I'm in the process of developing an automation framework using Selenium Webdriver following the PageObject pattern where there are 2 layers:

  • Test classes (Test specification)
  • PageObject classes (Test implementation)

My test classes contain TestNG annotation methods (@Test, @BeforeTest, @AfterTest etc) where I'm creating objects of the PageObject classes and calling the methods in those classes, which will actually interact with the AUT.

The way I'm passing data to the tests is by including:

  • All the locators (css/xpath/class/id locators) of elements in the application.
  • All the test-data needed

in a properties file (For ex: testDataSet1.properties). I'm creating a HashMap<String, String> of the properties file and passing it as a parameter to all the pageobjects which will read the data from the hashmap and use them in the script. I'm not passing test data at all from the test classes.
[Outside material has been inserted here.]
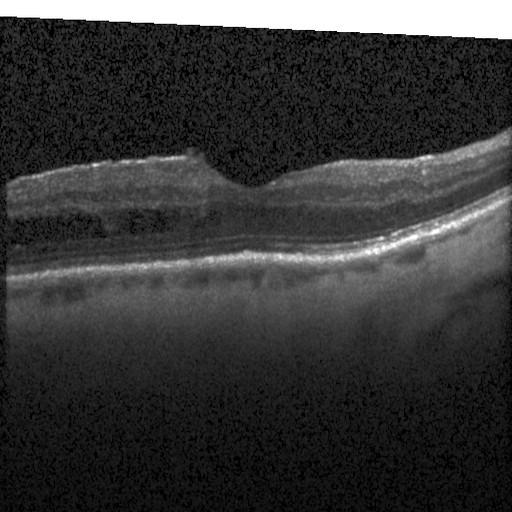
Impression: diabetic macular edema.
What my problem is, I am not sure whether it is appropriate to read test-data in PageObjects. I get a feeling that this approach is very inflexible because I am tying test data to PageObjects instead of tying it to the tests. So when I need to perform data-driven tests / run the automation suite in multiple iterations, this will not work. Because, currently if I need to use different data each time I need to manually go and change the key specified in the hashmap which will fetch me a different value from the properties file.

Any suggestions?

Was it helpful?

Solution

I personally like having the page object act as a the web page itself, providing me actions to perform and validation methods to use. For example, I keep all of my CSS, ID, etc. selectors within the page object itself. This way, if there is ever an update to the webpage which breaks the tests, I simply go to the corresponding Page Object for that web page and update the selector there.

As far as test data, I have some other files (classes, properties, etc.) that I use to pull test data from eg. test users. The test classes themselves pull this test data and pass it into the Page Objects (when needed), or the Page Object methods for validation purposes.
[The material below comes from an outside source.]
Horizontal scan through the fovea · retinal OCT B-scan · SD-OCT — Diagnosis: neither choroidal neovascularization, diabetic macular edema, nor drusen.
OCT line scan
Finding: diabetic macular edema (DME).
An example of a test data class (mine is a bit more complex, but this is a simple example):

public TestUser(){
    username = getUniqueUser();
    password = ""; 
    name = "Test User";
    email = getUniqueEmail(username);
}

tl;dr;

  • I keep the html selectors IN their respective Page Objects (can use sub-page objects for re-use if needed).
  • I keep the test data mixed between classes, property files, and test classes.